> [Entries provided]:
------------------------------------

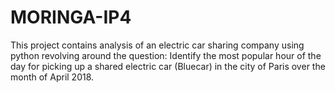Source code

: # MORINGA-IP4
This project contains analysis of an electric car sharing company using python revolving around the question: Identify the most popular hour of the day for picking up a shared electric car (Bluecar) in the city of Paris over the month of April 2018.

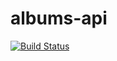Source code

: # albums-api
[![Build Status](https://travis-ci.com/matthewwilliams-ir/albums-api.svg?token=5Td5fmxztx7gQaprosnW&branch=master)](https://travis-ci.com/matthewwilliams-ir/albums-api)
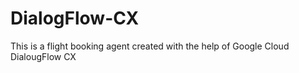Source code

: # DialogFlow-CX

This is a flight booking agent created with the help of Google Cloud DialougFlow CX
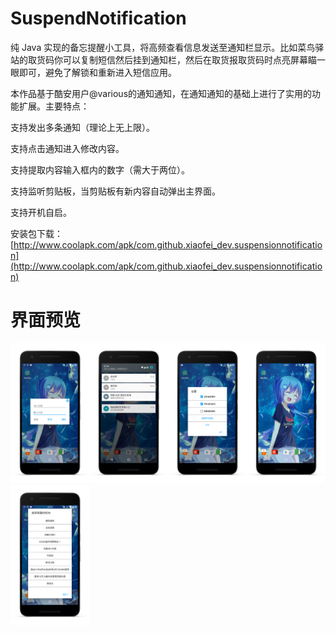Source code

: # SuspendNotification

纯 Java 实现的备忘提醒小工具，将高频查看信息发送至通知栏显示。比如菜鸟驿站的取货码你可以复制短信然后挂到通知栏，然后在取货报取货码时点亮屏幕瞄一眼即可，避免了解锁和重新进入短信应用。

本作品基于酷安用户@various的通知通知，在通知通知的基础上进行了实用的功能扩展。主要特点：

支持发出多条通知（理论上无上限）。

支持点击通知进入修改内容。

支持提取内容输入框内的数字（需大于两位）。

支持监听剪贴板，当剪贴板有新内容自动弹出主界面。

支持开机自启。

安装包下载：[http://www.coolapk.com/apk/com.github.xiaofei_dev.suspensionnotification](http://www.coolapk.com/apk/com.github.xiaofei_dev.suspensionnotification)

# 界面预览

<img src="https://github.com/xiaofei-dev/SuspendNotification/blob/master/art/enframe_2017-05-16-07-12-21.png" width="25%" height="25%"><img src="https://github.com/xiaofei-dev/SuspendNotification/blob/master/art/enframe_2017-05-16-07-12-30.png" width="25%" height="25%"><img src="https://github.com/xiaofei-dev/SuspendNotification/blob/master/art/enframe_2017-05-16-07-12-43.png" width="25%" height="25%"><img src="https://github.com/xiaofei-dev/SuspendNotification/blob/master/art/enframe_2017-05-13-19-49-19.png" width="25%" height="25%"><img src="https://github.com/xiaofei-dev/SuspendNotification/blob/master/art/enframe_2017-05-16-07-12-51.png" width="25%" height="25%">

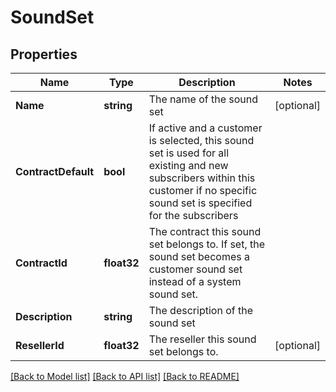 # SoundSet

## Properties

Name | Type | Description | Notes
------------ | ------------- | ------------- | -------------
**Name** | **string** | The name of the sound set | [optional] 
**ContractDefault** | **bool** | If active and a customer is selected, this sound set is used for all existing and new subscribers within this customer if no specific sound set is specified for the subscribers | 
**ContractId** | **float32** | The contract this sound set belongs to. If set, the sound set becomes a customer sound set instead of a system sound set. | 
**Description** | **string** | The description of the sound set | 
**ResellerId** | **float32** | The reseller this sound set belongs to. | [optional] 

[[Back to Model list]](../README.md#documentation-for-models) [[Back to API list]](../README.md#documentation-for-api-endpoints) [[Back to README]](../README.md)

------------------------------------

> [Activity]:
Above are the records. Copy every line in them holding "Name".

> [Solved problem]:
Name | Type | Description | Notes
**Name** | **string** | The name of the sound set | [optional] 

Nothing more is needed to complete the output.